Mardi. Je viens de lire le début des Fleurs. Je trouve cela très au point (ce que je craignais un peu, c’était certaine dispersion ; c’est au contraire très ordonné). A peine ai-je eu parfois une impression de « papillottement » ; peut-être était-elle due au grand nombre d’exemples, et à leur bonheur individuel. J'ai parfois eu cette impression chez Montesquieu. - Je n’ai pas d’objections à te faire. Peut-être te fais-tu un peu la partie belle en faisant de cette crise des lettres la marque de notre époque ; peut-être aurait-il été bon que tu en cherches les origines.

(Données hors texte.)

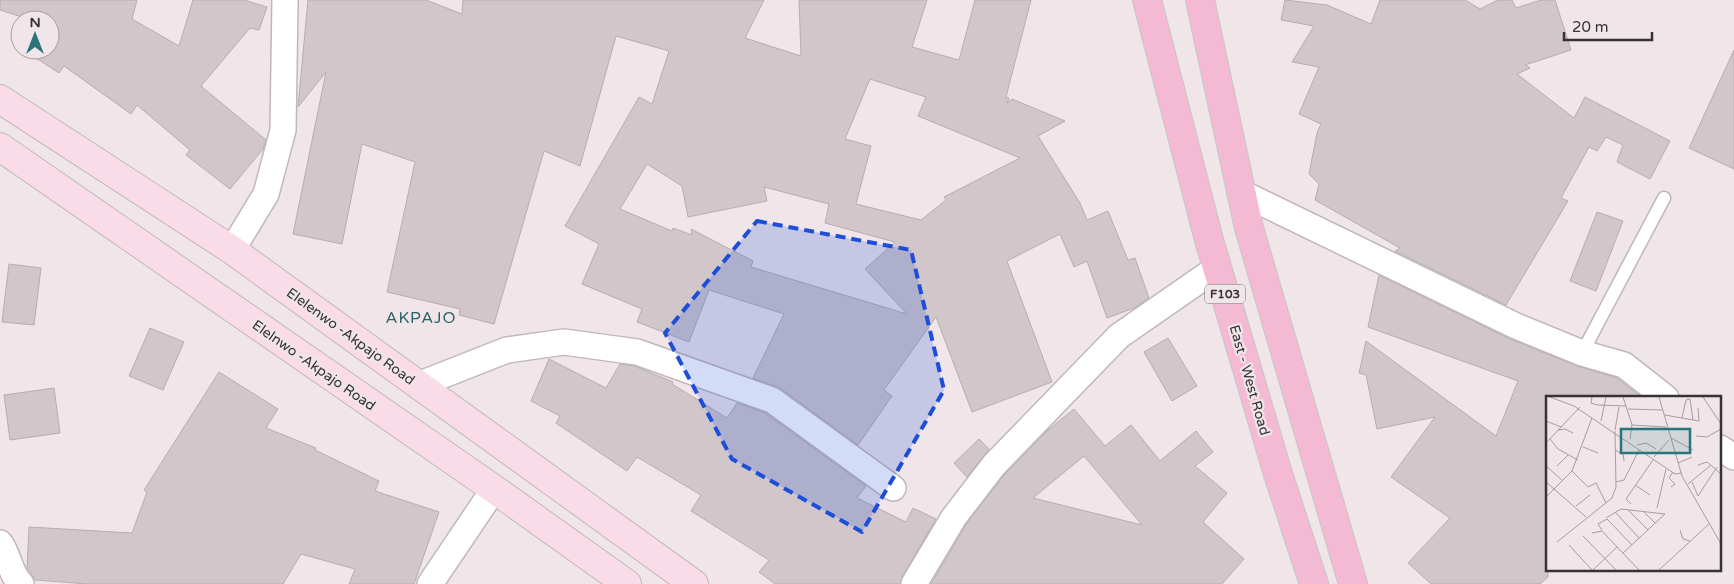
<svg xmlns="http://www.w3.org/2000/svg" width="1734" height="584" font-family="'Varela Round',sans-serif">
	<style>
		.building { fill: #d1c7cb; stroke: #b7adb0; fill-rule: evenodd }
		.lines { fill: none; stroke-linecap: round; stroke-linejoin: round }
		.service-casing { stroke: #c1b7bb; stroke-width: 15 }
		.minor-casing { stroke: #c1b7bb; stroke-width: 28 }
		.secondary-casing { stroke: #c1b7bb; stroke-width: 30 }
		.primary-casing { stroke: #c7c6c6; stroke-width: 30 }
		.service { stroke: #fff; stroke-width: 12 }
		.minor { stroke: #fff; stroke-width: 25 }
		.secondary { stroke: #fadce9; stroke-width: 28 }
		.primary { stroke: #f4b9d3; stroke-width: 28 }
		.marked { fill: #1d4ed8; fill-opacity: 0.2; stroke: #1d4ed8; stroke-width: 4; stroke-dasharray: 10 6; stroke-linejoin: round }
		.labels { text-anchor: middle; stroke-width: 4.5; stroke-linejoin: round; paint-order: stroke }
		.shield { fill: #f0e5e9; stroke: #6e686a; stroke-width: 1 }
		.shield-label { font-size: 12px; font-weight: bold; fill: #373234 }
		.street-label { font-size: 14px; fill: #373234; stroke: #f0e5e9 }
		.quarter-label { font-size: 16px; letter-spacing: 1px; fill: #286267; stroke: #f0e5e9 }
		.inset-road { fill: none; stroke: #a69da1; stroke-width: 1 }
		.view { fill: #2a747a; fill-opacity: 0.15; stroke: #2a747a; stroke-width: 2.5 }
		.inset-edge { fill: none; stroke: #373234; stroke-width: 2.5 }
	</style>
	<rect width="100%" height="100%" fill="#f0e5e9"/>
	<g class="building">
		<path d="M 0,0 L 137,0 L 132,19 L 179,46 L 193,0 L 244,0 L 267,7 L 259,30 L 250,28 L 201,86 L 266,140 L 263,149 L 230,189 L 186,155 L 190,150 L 137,105 L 131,114 L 64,66 L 59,73 L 25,51 L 50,50 L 50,20 L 31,20 L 0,10 Z"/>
		<path d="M 308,0 L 426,0 L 462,14 L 463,0 L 764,0 L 745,38 L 801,56 L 799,0 L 927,0 L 912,47 L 959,60 L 975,0 L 1031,0 L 1006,97 L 1009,98 L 1007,103 L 1012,99 L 1065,121 L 1038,136 L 1080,203 L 1087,220 L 1108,211 L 1128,260 L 1135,258 L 1149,298 L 1134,308 L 1107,318 L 1087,261 L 1074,267 L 1060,234 L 1007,261 L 1052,382 L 972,412 L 936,317 L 884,390 L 892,396 L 858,445 L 780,388 L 753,378 L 784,314 L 709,290 L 689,342 L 637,322 L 642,309 L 582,284 L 599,244 L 565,226 L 639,97 L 652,104 L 669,51 L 616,36 L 580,166 L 544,151 L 494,324 L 459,315 L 460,309 L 387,292 L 415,162 L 362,144 L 342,244 L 293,234 L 326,72 L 298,107 ZM 870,79 L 926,97 L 918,116 L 1020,158 L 944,197 L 946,200 L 921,220 L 856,204 L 871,146 L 845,139 ZM 647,164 L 682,186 L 688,217 L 767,201 L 764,187 L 829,204 L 825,223 L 895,242 L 865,269 L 907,314 L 751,267 L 753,261 L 691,229 L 692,235 L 673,228 L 672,231 L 620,209 Z"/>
		<path d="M 1285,0 L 1327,5 L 1371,24 L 1380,0 L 1465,0 L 1480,9 L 1498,0 L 1512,0 L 1516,8 L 1541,0 L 1555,0 L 1571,50 L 1525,65 L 1530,68 L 1517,74 L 1574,118 L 1585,97 L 1670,141 L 1650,179 L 1617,162 L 1623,145 L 1606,137 L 1597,151 L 1589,147 L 1561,198 L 1568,201 L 1506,305 L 1395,251 L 1400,248 L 1315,200 L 1319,184 L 1309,174 L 1317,133 L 1321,124 L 1299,114 L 1319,67 L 1292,62 L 1314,26 L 1281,20 Z"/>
		<path d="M 1734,50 L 1734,169 L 1689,148 Z"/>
		<path d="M 1597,212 L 1623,221 L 1596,291 L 1570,281 Z"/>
		<path d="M 9,264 L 41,268 L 34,325 L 2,322 Z"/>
		<path d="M 1379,275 L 1510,339 L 1577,366 L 1617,378 L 1642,398 L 1548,398 L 1548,577 L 1540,584 L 1431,584 L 1408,563 L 1450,518 L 1391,477 L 1435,417 L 1377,429 L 1366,375 L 1359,373 L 1366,341 L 1496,436 L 1518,381 L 1368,327 Z"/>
		<path d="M 150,328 L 184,342 L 163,390 L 129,376 Z"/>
		<path d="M 1168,338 L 1197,386 L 1172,401 L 1144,352 Z"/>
		<path d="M 549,359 L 606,388 L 620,364 L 634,366 L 673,382 L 672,384 L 727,418 L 737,403 L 765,413 L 866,486 L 857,498 L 906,522 L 913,508 L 936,519 L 902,577 L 900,584 L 775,584 L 759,572 L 769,560 L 691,511 L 701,495 L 637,457 L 627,471 L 556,423 L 560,416 L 531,401 Z"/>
		<path d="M 219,372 L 278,409 L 266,428 L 316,448 L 315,450 L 379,481 L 375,491 L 439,512 L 414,584 L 349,584 L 355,569 L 301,554 L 283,584 L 88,584 L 35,580 L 27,567 L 29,527 L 132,533 L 147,492 L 144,490 Z"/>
		<path d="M 54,388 L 60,433 L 10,440 L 4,395 Z"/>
		<path d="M 1074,409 L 1105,446 L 1131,425 L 1160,461 L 1196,431 L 1213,452 L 1195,466 L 1227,493 L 1203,522 L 1244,559 L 1222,584 L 931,584 L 967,523 L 1005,474 L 1048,430 ZM 1084,456 L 1142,525 L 1033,498 Z"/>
		<path d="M 979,439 L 989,449 L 967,477 L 954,463 Z"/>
	</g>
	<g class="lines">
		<g class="service-casing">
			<path id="service" d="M 1582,353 L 1664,198"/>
		</g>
		<g class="minor-casing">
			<g id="minor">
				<path d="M 1240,192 L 1516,326 L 1582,353 L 1624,365 L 1666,398"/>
				<path d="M 232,250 L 266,194 L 283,130 L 285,0"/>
				<path d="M 418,385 L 507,350 L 564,342 L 637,352 L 772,400 L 893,488"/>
				<path d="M 1720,448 L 1734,457"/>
				<path d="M 0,543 C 9,555 10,574 21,584"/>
				<path d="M 430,584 L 494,489"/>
				<path d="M 914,584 L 954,517 L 994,465 L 1119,336 L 1217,268"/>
			</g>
		</g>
		<g class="secondary-casing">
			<g id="secondary">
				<path d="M 0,99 L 232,250 L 694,584"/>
				<path d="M 0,147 L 494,489 L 627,584"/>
			</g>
		</g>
		<g class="primary-casing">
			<g id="primary">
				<path d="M 1147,0 L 1209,240 L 1278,474 L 1314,584"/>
				<path d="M 1200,0 L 1249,228 L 1353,584"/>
			</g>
		</g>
		<use href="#service" class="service"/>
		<use href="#minor" class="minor"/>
		<use href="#secondary" class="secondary"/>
		<use href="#primary" class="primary"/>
	</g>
	<path class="marked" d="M 757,221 L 911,250 L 944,390 L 862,532 L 732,459 L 665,333 Z"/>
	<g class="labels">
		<rect class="shield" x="1205" y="284.5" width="40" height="19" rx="4"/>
		<g class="shield-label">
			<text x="1225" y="298">F103</text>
		</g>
		<g class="street-label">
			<text transform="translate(351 336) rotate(36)" y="5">Elelenwo -Akpajo Road</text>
			<text transform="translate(314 365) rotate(35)" y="5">Elelnwo -Akpajo Road</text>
			<text transform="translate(1250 380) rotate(74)" y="5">East - West Road</text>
		</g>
		<g class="quarter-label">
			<text x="421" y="323">AKPAJO</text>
		</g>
	</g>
	<g transform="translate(1546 396)">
		<rect width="175" height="175" fill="#f0e5e9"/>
		<path class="inset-road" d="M 4,1 L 28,10 L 129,78 L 136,77M 46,1 L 45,7 L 52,9 L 80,10M 77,1 L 86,29 L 84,43M 113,1 L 136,80 L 175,148M 157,1 L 175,28M 82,13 L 116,14M 119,19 L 153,25 L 152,12M 136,22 L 140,4 L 144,3 L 147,24M 0,25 L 15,31M 55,25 L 60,1M 86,29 L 120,31M 12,34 L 19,33 L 27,37M 69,34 L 73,11M 150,40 L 161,41 L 175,33M 125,42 L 147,54M 4,43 L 12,53 L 32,64M 0,47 L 34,11M 91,49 L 100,47 L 110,53M 37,51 L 52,57M 69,54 L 77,58 L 78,65M 108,61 L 123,44M 132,67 L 146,61M 152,69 L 161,66 L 175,78M 0,70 L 17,85M 11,70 L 22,59M 26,75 L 42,91 L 50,87 L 60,107M 0,86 L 40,121M 70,86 L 78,84 L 93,54M 146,86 L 152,100 L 171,71M 142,88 L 164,70M 89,89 L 104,99M 125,91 L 129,88 L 123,82 L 127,76M 0,101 L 26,75 L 46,22M 85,108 L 80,103 L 107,64M 30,110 L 44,99M 111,112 L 120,73M 82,114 L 102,134M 97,115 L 109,127M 69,116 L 93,142M 60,122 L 75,113 L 119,118 L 77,157M 56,134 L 52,128 L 61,123 L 86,149M 134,134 L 137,143 L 144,145M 46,137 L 56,135 L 93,174M 37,140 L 70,174M 11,146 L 66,102 L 70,91 L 69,35M 23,149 L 46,174M 47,174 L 71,151M 113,174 L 163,128"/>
		<path class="view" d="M 75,33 L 144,33 L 144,57 L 75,57 Z"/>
		<rect width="175" height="175" class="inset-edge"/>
	</g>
	<g transform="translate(35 35)"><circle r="24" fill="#f0e5e9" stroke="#a69da1"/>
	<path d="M0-4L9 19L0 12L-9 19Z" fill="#2a747a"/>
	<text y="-8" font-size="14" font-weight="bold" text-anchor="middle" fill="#373234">N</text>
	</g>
	<path d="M1564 32v8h88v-8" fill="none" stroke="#373234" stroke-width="2.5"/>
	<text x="1572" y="32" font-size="15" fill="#373234" stroke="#f0e5e9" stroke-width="4" paint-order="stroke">20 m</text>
</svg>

- Tu dis « Je ne sais s’il est vrai que les h. [hommes] de lettres se soient contentés jadis de distraire d’honnêtes gens. Ils le disaient. » Je ne

crois pas que ce soit vrai. Ils se disaient au contraire que le but de la littérature était d’instruire. Jadis Rivière m’objectait que Racine ne cherchait pas à instruire ; eh bien ! Oui, il le cherchait ; du moins le dit-il dans la préface de Phèdre.

Je crois que les Fleurs viennent à leur heure, et qu’elles auront beaucoup d’influence.

N'oublie pas de m’adresser la suite.